Number 11. Meetinghouse Green. The North Green has always been the religious and governmental heart of Ipswich. A meeting house was built here by 1636. The original church was surrounded by a high wall to protect them from the ever present danger from Indian attacks. Nearby were the stocks and whipping post. In 1636, a court was located here. The early sessions were held in an inn on the present site of the Public Library. When court was in session, lawyers, jurors, accused and witnesses gathered from as far away as Hampton, NH. Later, the famous lawyers of the day pled their cases in the Ipswich Court and stayed at the Treadwell Inn across the Green.
The leaders of the Massachusetts Bay Colony located their second jail in Ipswich in 1652. For most of the early years the jail was located on or near the site of the Kimball House, 6 Meetinghouse Green. In 1808, the site was sold to the Reverend David Tenny Kimball, the old jail, or gaol, was moved down High St., and he built the house that is located there. He was highly respected for his ministry and for his character. He was a staunch abolitionist, so it isn't surprising that many important people were entertained there, including, Lyman Beecher, Daniel Webster, and leaders of the Female Seminary Zilpah Grant and Mary Lyon.
The photo to the left is of the Old North Church after it was destroyed by fire in 1965. Click the photo to read the story from Harold Bowen's tales of olde ipswich.

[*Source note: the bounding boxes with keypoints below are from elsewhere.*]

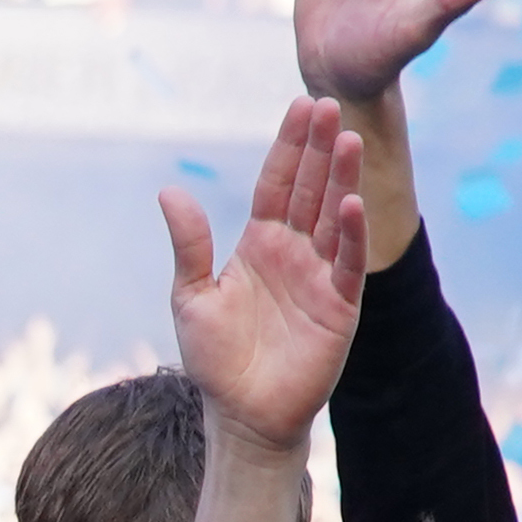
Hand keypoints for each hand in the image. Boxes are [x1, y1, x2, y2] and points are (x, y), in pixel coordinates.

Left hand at [163, 98, 366, 450]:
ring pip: (334, 217)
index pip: (276, 184)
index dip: (289, 146)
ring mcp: (319, 276)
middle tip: (330, 106)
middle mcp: (293, 252)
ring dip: (341, 180)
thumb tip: (169, 191)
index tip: (302, 106)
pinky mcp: (339, 306)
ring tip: (349, 140)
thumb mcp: (191, 296)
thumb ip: (189, 245)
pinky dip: (351, 234)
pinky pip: (347, 263)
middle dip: (320, 149)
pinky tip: (351, 204)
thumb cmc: (214, 360)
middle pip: (310, 190)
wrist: (241, 415)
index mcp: (258, 243)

The photo to the right is of the rooster that stands atop the Old North Church. It also stood atop the church that stood on the Town Hill from 1847 until 1965. The rooster's eyes are pennies. One is from the year it was first put up, about 1847, and the other is from the last time it was serviced. The tradition is that the eye is changed each time that the rooster is taken down. (Rooster information from Bruce Lord.)